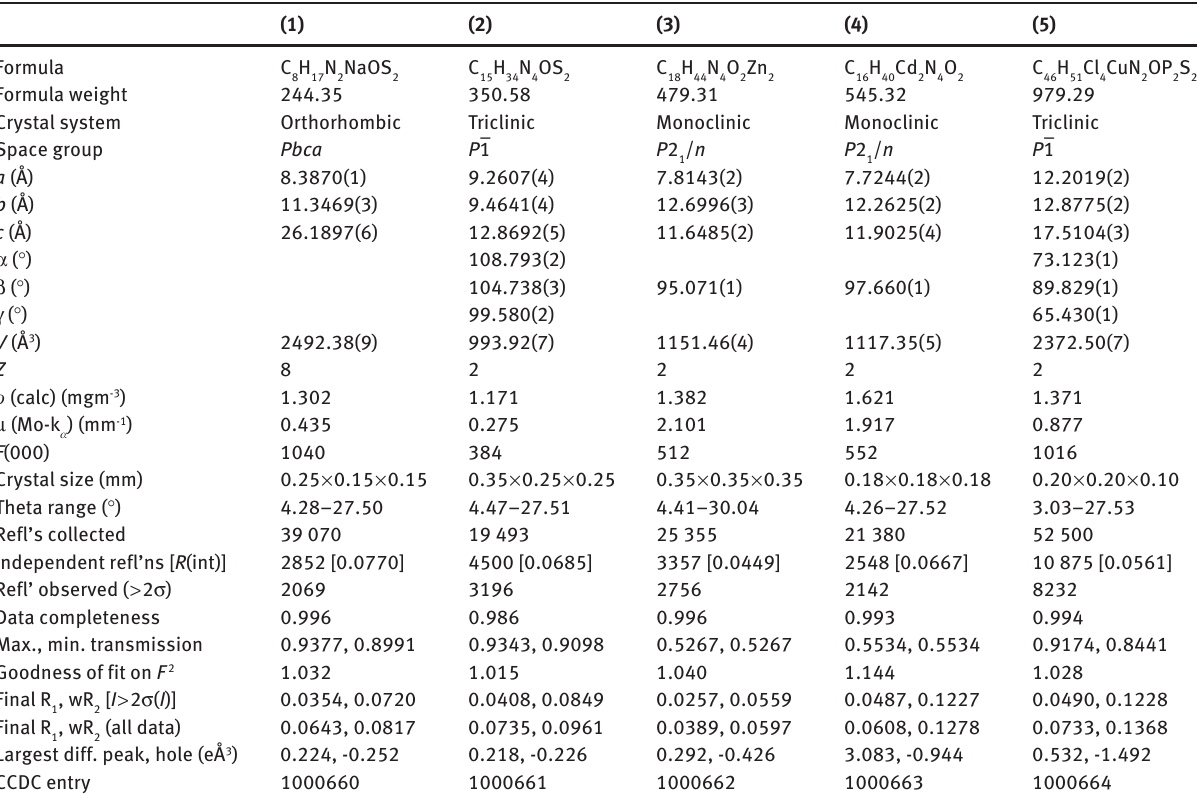
Table 1: Crystal data and structure refinement for 1–5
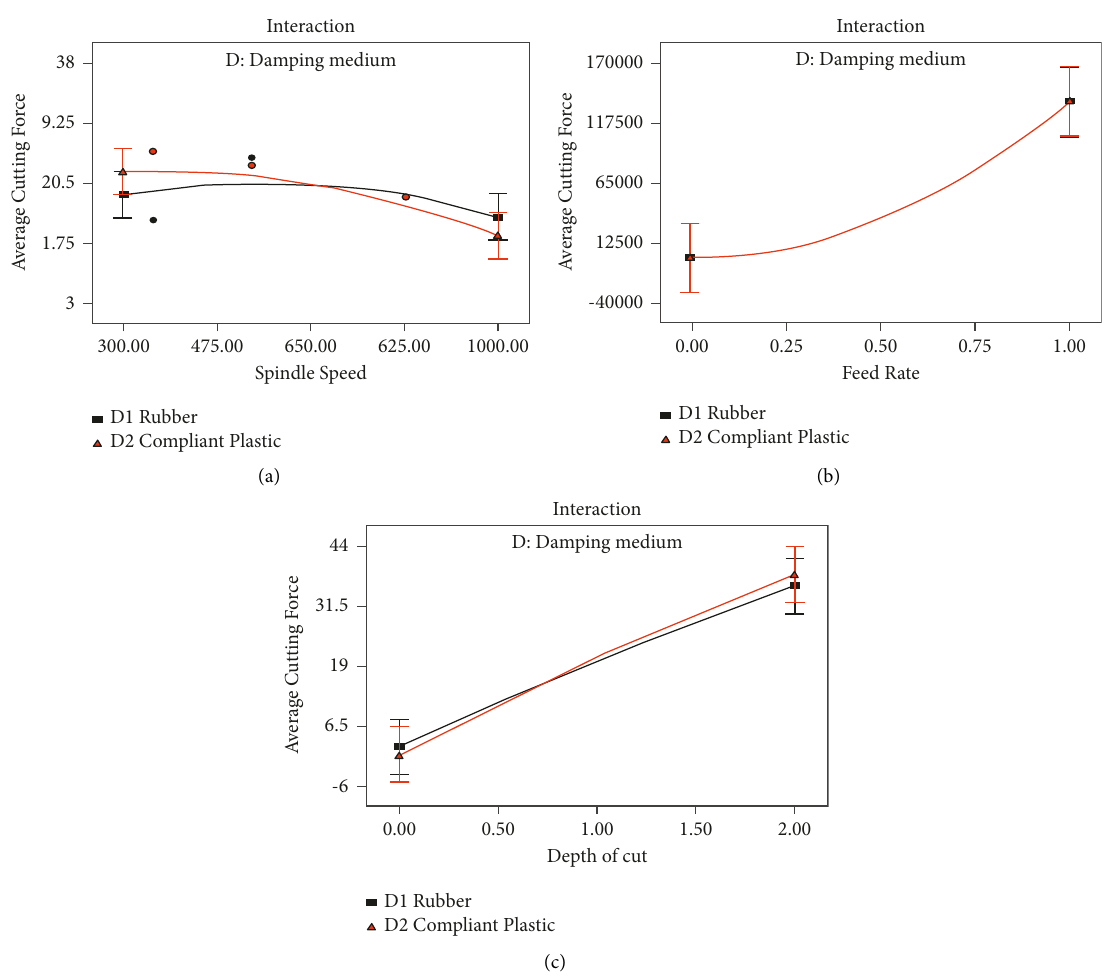
Figure 9: Interaction plots for average cutting force with machining parameters: (a) average cutting force vs. spindle speed, (b) average cutting force vs. feed rate, and (c) average cutting force vs. depth of the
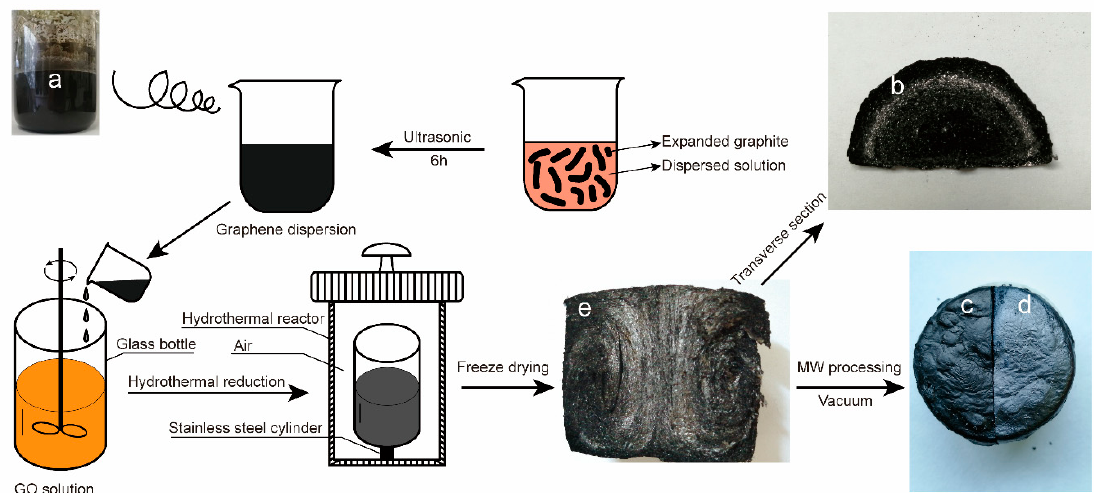
Figure 1. Schematic diagram of anisotropic graphene / graphene oxide (GO) aerogels (AGAs) preparation steps. A digital image of the graphene dispersion ( a ) and a digital image of the AGA’s transverse section ( b ); a digital image of the AGA before ( c ) and after microwave treatment ( d ); a digital image of the AGA’s longitudinal section ( e ).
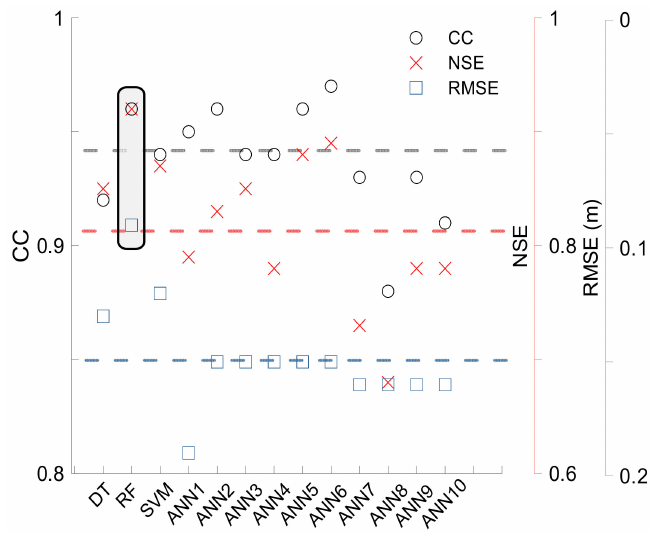
Figure 12. Correlation coe ffi cient (CC), Nash–Sutcli ff e e ffi ciency (NSE), and RMSE values for machine learning models. The dotted lines indicate the average values of each index. The gray rectangles refer to the models showing the best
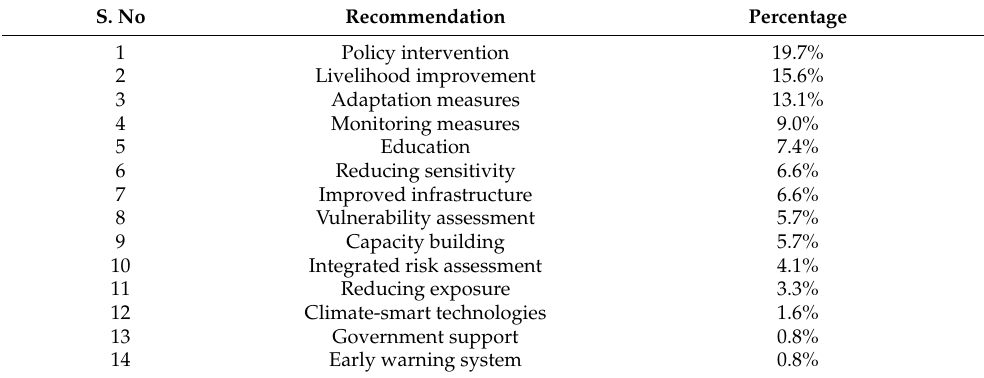
Table 5. Recommendations from the papers included in this systematic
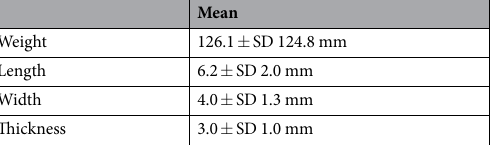
Table 1. Averages of the DSTs measurements. Tools used by both groups, N = 703.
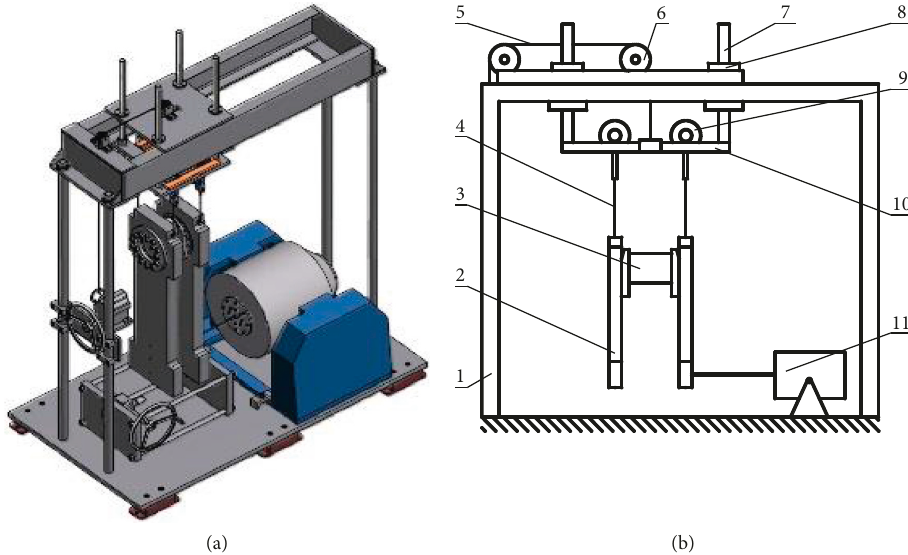
Figure 1: A testing machine of shaft bending fatigue. (a) Three-dimensional presentation, (b) two-dimensional schematic diagram. In (b), 1: machine rack, 2: pendulum block, 3: tested shaft, 4: suspending wirerope, 5: elevating wirerope, 6: elevating pulley, 7: suspending frame, 8: locking mechanism, 9: suspending roller, 10: suspending roller bed, 11: electromagnetic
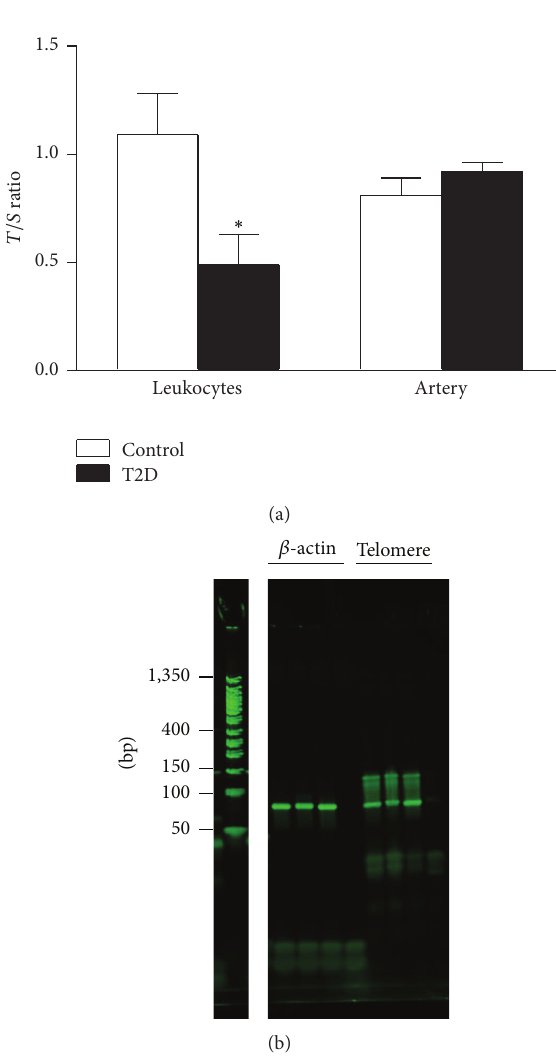
Figure 2: (a) Leukocyte 𝑇/𝑆 ratio was significantly lower in T2D rats compared to control rats ( 𝑃 = 0.034 ; 𝑡 -test). Femoral artery 𝑇/𝑆 ratio was comparable between T2D and control rats ( 𝑃 = 0.28 ). (b) qPCR products for rat 𝛽 -actin and telomere primers. Lane 1: DNA ladder; lanes 2 and 6: rat leukocyte calibrator DNA; lanes 3 and 7: control rat leukocyte DNA; lanes 4 and 8: T2D rat leukocyte DNA; lanes 5 and 9: no template control (H 2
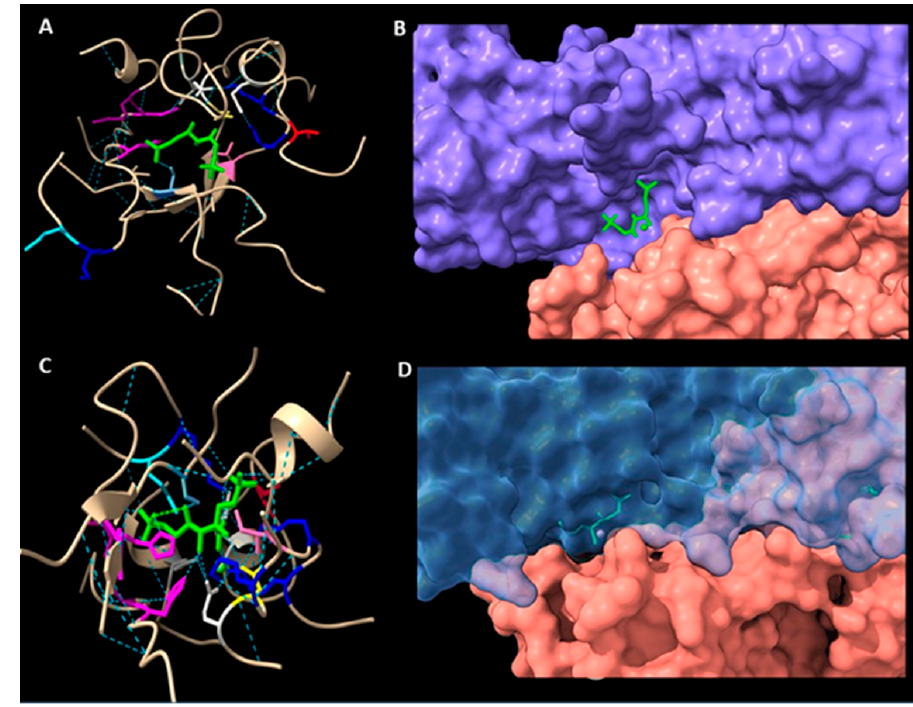
Figure 3. Active site residues arrangement ( A , C ) and molecular surface ( B , D ) in the Symbodinium Rubisco modelled on the R. rubrum enzyme ( A , B ) and R. palustris ( C , D ). Amino acids of the active site are coloured identically. Note the presence of a ligand molecule (green sticks), which is RuBP in the R. rubrum based structure and CABP in the model based on R. palustris .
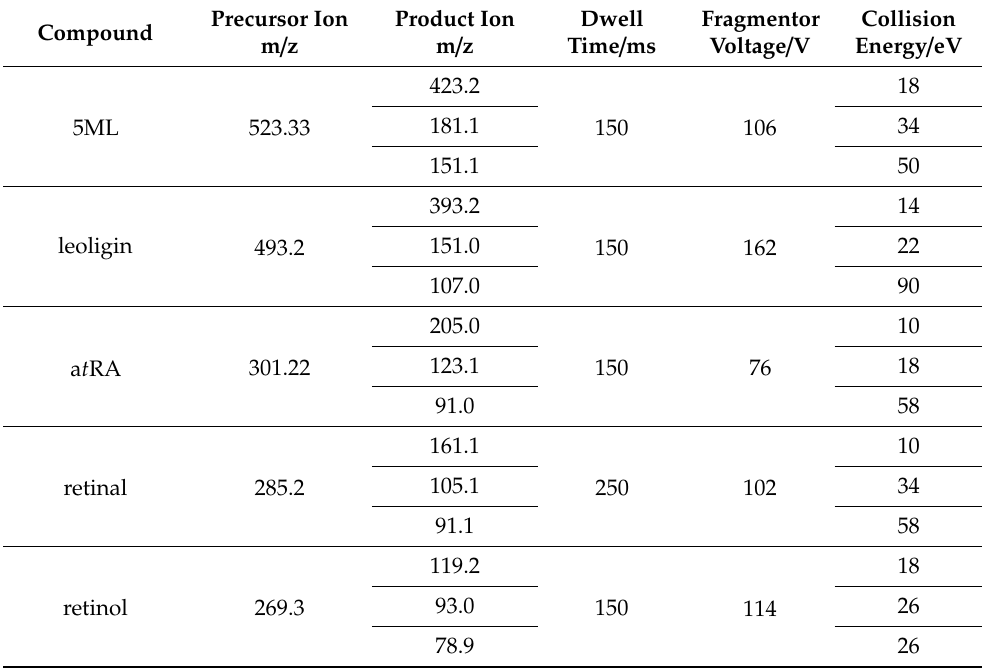
Table 1. Parameters and mass transitions for tandem mass spectrometry based quantitation of leoligins and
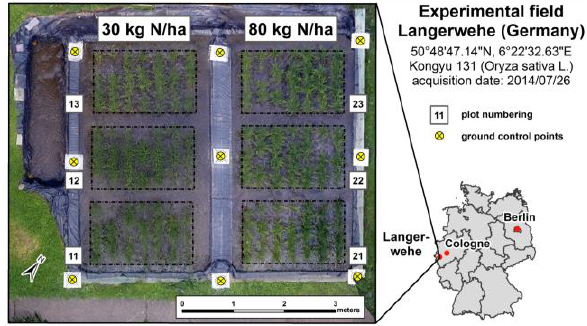
Figure 1: Location and structure of the experiment field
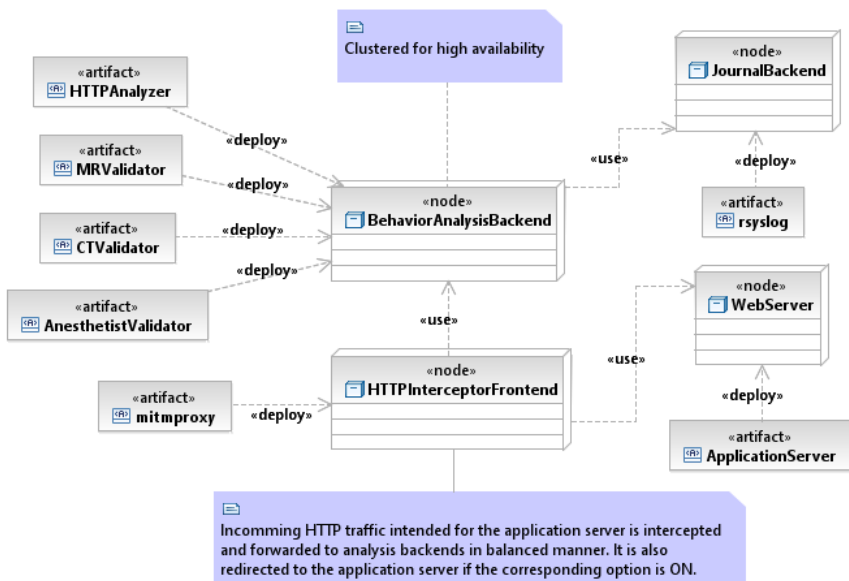
Figure 7. Deployment diagram of the subsystem for analysis of users’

* _WHAT TO WORK ON_
The answer is to be the lines of the listing from the first through the one with "Table 1. Averages", reproduced exactly, without any pictures.

* _RESPONSE TO THE EXERCISE_
Table 1: Crystal data and structure refinement for 1–5
Figure 9: Interaction plots for average cutting force with machining parameters: (a) average cutting force vs. spindle speed, (b) average cutting force vs. feed rate, and (c) average cutting force vs. depth of the
Figure 1. Schematic diagram of anisotropic graphene / graphene oxide (GO) aerogels (AGAs) preparation steps. A digital image of the graphene dispersion ( a ) and a digital image of the AGA’s transverse section ( b ); a digital image of the AGA before ( c ) and after microwave treatment ( d ); a digital image of the AGA’s longitudinal section ( e ).
Figure 12. Correlation coe ffi cient (CC), Nash–Sutcli ff e e ffi ciency (NSE), and RMSE values for machine learning models. The dotted lines indicate the average values of each index. The gray rectangles refer to the models showing the best
Table 5. Recommendations from the papers included in this systematic
Table 1. Averages of the DSTs measurements. Tools used by both groups, N = 703.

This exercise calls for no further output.